As now… he recalled the north, and the black peaks crowned with ice, and the rap of a wizard's staff against the gates.

Once.

Twice.

Magical thrice.

He ceased to breathe, and then must, and saw all the faces of his friends as strangers' faces, perhaps enemies' faces, even Uwen's.

Had he known these folk? Had he foreseen them?

Then he was mortally afraid, and reached for Uwen's hand and gripped it as Uwen gripped his, until bone ached and flesh turned white-edge. He looked into Uwen's grizzled face and dark eyes and saw a Man, and a good man, and the one above all others whose voice could Call him.

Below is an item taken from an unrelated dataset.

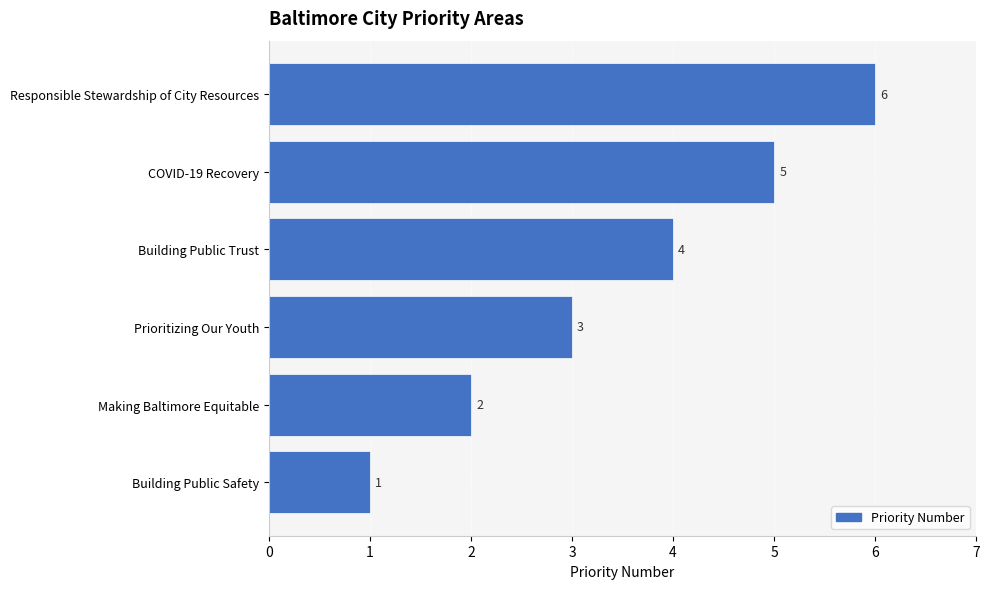

What value does the data have at COVID-19 Recovery?

5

"Speak to me," he begged Uwen. "Say anything at all."

"Ye're me dear lad," Uwen said. "An' my lord, and I'll have no other. Steady. Take a breath. There's a lad."

"I'm here," he said, for those threads bound him to safety and let him draw breath. "I am here."

He knew Uwen would do his best to make sense of half answers, and he fought to leave that other place, to be unequivocally in the world of Men. He wished to make Uwen at least understand, and then Uwen would tell the others.